■ **TASK TO CARRY OUT**: Return all lines from the listing below in which the string "pixels" occurs.
═══ DATASET RECORDS ═══
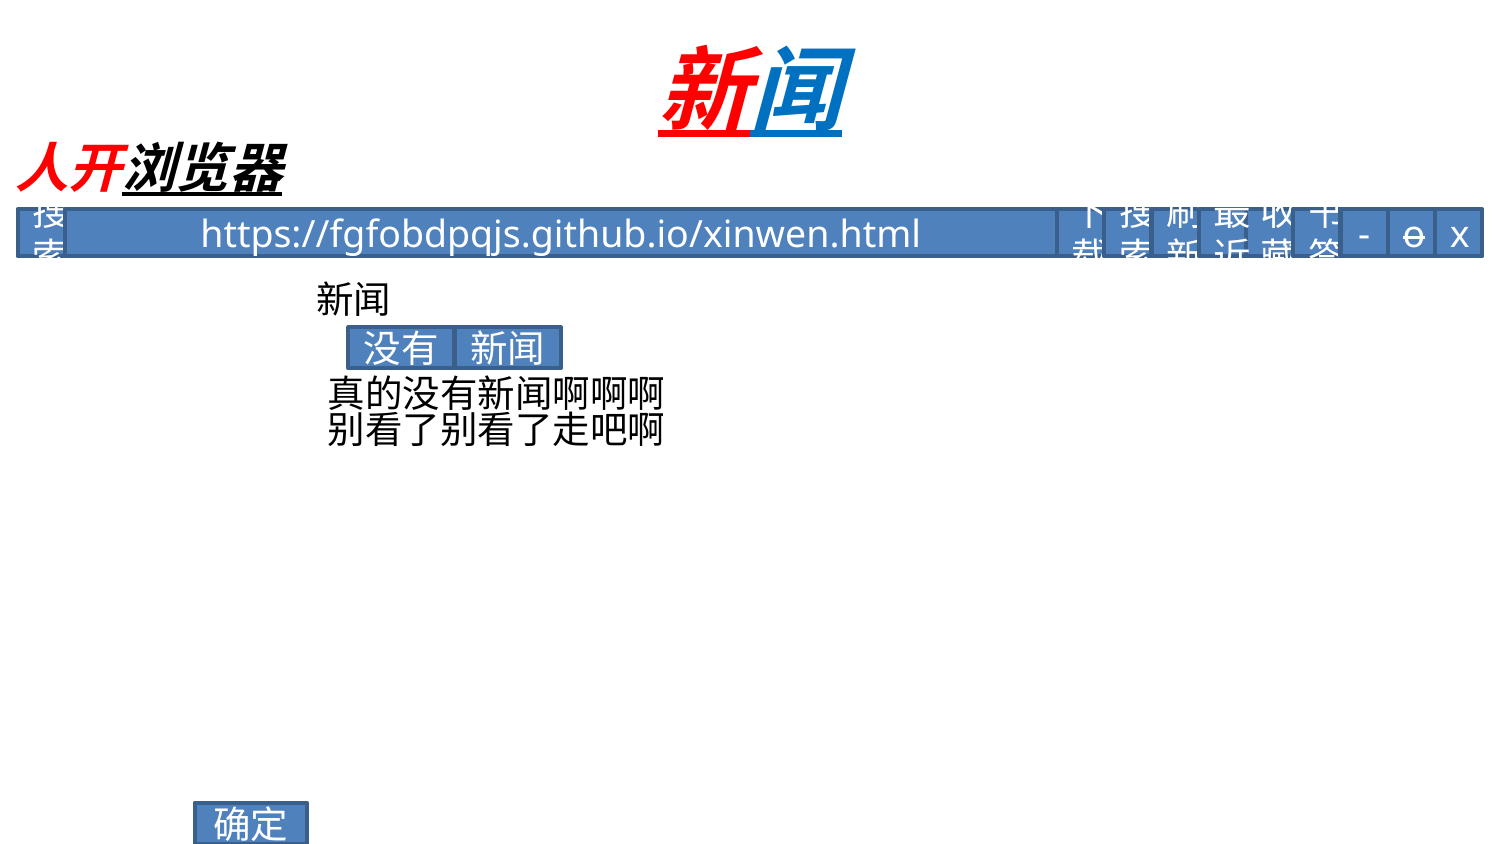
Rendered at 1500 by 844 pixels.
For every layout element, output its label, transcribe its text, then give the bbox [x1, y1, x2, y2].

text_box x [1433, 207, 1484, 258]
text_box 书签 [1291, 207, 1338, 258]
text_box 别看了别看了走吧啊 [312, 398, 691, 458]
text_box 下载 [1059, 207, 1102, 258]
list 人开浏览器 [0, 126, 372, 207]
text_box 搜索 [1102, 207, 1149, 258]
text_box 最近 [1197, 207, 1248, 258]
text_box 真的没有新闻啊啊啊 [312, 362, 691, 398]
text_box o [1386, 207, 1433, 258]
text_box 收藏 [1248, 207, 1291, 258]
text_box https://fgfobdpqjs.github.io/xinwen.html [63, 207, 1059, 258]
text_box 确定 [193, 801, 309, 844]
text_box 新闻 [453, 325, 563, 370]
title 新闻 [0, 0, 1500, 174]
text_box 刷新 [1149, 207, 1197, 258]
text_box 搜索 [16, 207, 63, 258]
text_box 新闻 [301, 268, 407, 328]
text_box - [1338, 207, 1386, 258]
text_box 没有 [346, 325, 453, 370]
═══
═══ DATASET RECORDS ═══
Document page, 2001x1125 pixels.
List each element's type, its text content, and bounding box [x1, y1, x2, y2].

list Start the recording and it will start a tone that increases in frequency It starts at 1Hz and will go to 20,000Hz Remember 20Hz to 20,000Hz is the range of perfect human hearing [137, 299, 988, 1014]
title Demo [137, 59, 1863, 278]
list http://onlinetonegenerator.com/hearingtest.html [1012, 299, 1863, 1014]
═══
■ **RESPONSE BELOW**:
Rendered at 1500 by 844 pixels.
Document page, 2001x1125 pixels.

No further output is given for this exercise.